Sean was born on the 22nd of November 1962. For years I told people that he was born on the day that Kennedy was assassinated, but it was a whole year earlier. I’d said it so many times that I started to believe that they’d recorded Kennedy’s death wrongly. I was always looking for links, even then, even when they were wrong.

Sean was exactly a month old when the winds brought the winter properly and, on Boxing Day, the snow which froze the country. I was convinced he would die, and shut us up in the back room with a fire going day and night. Larry always found coal and wood and I didn’t ask how or where.

My mother was happy and left her house every day, and not to visit the church.

She said, ‘When there’s snow, you can see if there have been hoof prints. It’s the only way to be sure if he’s here.’
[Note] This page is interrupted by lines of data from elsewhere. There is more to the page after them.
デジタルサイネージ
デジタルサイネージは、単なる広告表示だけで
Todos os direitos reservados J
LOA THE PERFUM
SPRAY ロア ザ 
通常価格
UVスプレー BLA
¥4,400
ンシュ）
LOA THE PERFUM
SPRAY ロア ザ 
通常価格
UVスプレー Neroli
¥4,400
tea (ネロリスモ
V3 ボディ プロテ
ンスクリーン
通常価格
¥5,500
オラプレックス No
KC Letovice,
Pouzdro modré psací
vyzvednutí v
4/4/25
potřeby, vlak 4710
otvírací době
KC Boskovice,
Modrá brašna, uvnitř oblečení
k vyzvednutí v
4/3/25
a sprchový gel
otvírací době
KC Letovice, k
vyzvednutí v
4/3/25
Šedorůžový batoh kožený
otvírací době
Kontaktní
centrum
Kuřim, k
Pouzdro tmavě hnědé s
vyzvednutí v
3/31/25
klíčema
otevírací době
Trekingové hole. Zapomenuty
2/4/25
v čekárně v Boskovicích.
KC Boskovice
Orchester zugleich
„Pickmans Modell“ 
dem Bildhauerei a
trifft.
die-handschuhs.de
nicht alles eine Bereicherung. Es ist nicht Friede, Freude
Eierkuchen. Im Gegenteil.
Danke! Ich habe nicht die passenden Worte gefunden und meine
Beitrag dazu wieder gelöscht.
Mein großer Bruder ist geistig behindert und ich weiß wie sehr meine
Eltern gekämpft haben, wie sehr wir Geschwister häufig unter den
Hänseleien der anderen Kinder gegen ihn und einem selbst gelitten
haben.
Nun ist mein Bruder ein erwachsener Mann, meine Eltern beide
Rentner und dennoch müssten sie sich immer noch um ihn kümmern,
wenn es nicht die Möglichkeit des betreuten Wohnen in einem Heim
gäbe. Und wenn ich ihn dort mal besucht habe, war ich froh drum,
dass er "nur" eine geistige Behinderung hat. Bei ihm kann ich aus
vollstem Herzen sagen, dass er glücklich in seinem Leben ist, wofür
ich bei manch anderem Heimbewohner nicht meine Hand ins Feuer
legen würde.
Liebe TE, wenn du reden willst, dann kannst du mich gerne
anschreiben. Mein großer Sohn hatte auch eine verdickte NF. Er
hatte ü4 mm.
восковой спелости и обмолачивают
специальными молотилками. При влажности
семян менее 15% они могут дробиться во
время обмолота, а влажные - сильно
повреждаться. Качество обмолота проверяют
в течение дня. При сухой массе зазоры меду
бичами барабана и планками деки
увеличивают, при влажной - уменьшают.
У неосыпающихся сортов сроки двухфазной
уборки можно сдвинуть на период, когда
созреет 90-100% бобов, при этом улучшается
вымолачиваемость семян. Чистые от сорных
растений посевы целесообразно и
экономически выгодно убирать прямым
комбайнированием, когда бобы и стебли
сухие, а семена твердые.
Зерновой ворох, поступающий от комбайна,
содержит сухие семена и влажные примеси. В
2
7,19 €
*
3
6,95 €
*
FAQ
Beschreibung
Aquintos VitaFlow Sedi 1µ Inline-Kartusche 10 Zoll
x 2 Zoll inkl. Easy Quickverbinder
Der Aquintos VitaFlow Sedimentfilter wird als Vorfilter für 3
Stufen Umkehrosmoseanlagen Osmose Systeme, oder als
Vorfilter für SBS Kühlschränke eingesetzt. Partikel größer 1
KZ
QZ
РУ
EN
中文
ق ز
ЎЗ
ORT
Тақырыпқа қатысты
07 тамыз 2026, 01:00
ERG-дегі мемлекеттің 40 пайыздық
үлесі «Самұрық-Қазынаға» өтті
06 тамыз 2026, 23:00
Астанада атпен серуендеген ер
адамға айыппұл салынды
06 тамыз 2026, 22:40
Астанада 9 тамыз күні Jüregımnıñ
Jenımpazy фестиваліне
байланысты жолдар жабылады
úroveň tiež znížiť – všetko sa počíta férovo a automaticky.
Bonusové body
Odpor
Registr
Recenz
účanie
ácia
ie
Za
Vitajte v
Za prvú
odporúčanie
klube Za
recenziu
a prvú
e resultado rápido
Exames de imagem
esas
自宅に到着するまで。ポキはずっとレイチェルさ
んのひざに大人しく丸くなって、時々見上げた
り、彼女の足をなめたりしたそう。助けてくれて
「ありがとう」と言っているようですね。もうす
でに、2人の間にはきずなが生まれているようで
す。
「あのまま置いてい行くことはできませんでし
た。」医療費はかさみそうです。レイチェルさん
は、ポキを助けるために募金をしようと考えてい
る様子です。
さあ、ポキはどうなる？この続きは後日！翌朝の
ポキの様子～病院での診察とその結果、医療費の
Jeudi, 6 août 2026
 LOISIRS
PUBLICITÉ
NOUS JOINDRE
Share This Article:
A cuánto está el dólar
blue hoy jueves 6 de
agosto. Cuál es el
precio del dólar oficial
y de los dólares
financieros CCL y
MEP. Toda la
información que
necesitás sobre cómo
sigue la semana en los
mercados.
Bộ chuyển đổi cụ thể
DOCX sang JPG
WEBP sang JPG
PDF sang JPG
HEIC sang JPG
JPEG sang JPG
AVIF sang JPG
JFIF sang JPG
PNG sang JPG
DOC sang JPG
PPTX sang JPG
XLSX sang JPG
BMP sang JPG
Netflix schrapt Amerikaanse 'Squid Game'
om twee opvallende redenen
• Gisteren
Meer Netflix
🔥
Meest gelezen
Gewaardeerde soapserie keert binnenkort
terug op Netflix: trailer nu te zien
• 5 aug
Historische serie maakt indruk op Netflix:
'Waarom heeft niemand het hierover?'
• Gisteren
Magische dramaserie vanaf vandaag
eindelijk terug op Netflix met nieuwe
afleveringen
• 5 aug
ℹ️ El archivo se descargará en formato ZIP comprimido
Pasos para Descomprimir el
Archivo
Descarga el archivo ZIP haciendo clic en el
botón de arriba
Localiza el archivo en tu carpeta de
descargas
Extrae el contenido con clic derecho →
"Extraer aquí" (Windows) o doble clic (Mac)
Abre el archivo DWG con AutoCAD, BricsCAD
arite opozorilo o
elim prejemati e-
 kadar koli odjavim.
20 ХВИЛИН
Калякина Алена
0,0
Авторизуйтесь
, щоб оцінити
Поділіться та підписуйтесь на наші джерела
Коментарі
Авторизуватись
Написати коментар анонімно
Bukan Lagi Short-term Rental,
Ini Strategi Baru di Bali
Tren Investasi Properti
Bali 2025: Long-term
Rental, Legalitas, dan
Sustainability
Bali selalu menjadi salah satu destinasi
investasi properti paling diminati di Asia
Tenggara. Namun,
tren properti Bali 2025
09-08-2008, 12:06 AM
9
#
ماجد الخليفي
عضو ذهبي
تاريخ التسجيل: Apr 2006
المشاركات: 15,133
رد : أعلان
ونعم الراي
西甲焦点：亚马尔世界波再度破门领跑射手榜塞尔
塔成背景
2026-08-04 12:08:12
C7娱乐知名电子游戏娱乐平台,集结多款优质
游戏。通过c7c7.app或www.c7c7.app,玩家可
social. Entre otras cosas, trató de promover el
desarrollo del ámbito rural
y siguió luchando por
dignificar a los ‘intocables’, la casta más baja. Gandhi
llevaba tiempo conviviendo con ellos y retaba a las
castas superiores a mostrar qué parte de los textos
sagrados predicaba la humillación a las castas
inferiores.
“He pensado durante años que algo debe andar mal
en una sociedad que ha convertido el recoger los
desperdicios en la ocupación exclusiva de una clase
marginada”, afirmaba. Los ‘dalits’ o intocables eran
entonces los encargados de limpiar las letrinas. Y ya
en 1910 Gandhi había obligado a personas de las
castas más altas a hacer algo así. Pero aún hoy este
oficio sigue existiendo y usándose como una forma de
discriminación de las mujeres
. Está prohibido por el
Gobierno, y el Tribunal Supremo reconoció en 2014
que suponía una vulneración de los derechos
I hated her coming, opening the doors to let the heat out. She adored Sean, although she couldn’t understand why I’d allowed his father to give him such a foreign-looking name. She would come round in the daytime and leave after I’d prepared tea in the icy kitchen. When it thawed in March, I didn’t see her for months. I missed her then and didn’t like the thought of her keeping a watchful eye for the devil by herself.